** THE PROBLEM **
Continue the news release about CSIRO's discovery of the gene that controls apple skin color, beginning directly after its final sentence.
--- SUPPLIED TEXT Enclosed Below ---
Found - the apple gene for red

Reference: 06/247
CSIRO researchers have located the gene that controls the colour of apples – a discovery that may lead to bright new apple varieties.
30 November 2006

“The red colour in apple skin is the result of anthocyanins, the natural plant compounds responsible for blue and red colours in many flowers and fruits,” says the leader of the CSIRO Plant Industry research team, Dr Mandy Walker.

“Colour is a very important part of fruit marketing,” she says. “If fruit doesn’t look good, consumers are far less likely to buy it, no matter how good it might taste.

“Colour is a very important part of fruit marketing,”
Dr Mandy Walker

“As well as giving apples their rosy red hue, anthocyanins are also antioxidants with healthy attributes, giving us plenty of reasons to study how the biochemical pathway leading to apple colour is regulated.”
--- End of Enclosed SUPPLIED TEXT ---
--- INPUT DATA Enclosed Below ---
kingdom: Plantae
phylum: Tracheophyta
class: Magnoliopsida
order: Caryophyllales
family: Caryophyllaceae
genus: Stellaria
--- End of Enclosed INPUT DATA ---
** OUTPUT FOR THIS TASK **
A Post Doctoral Fellow with the team, Dr Adam Takos, used the latest molecular technology to measure how much particular genes were activated, or expressed, in apple skin as the fruit ripened and coloured.

“Apple growers have always known that apple colour is dependant on light – apples grown in darkness or even heavy shade don’t turn red when they ripen,” Dr Walker says. “That made it very likely that the gene we were looking for requires light to be activated.”

“By identifying master genes that were activated by light, Adam was able to pinpoint the gene that controls the formation of anthocyanins in apples, and we found that in green apples this gene is not expressed as much as in red apples.”

In collaboration with apple breeders at the Department of Agriculture and Food in Western Australia (DAFWA), the scientists were able to show that fruit colour can be predicted even in seedling apple plants by measuring the form of this gene that is present.

The new knowledge about how apple colour is regulated will give plant breeders the opportunity to use these molecular marker tests to speed up apple breeding and select for improved fruit colour. Dr Walker believes that this research could open the way to breeding new apple varieties.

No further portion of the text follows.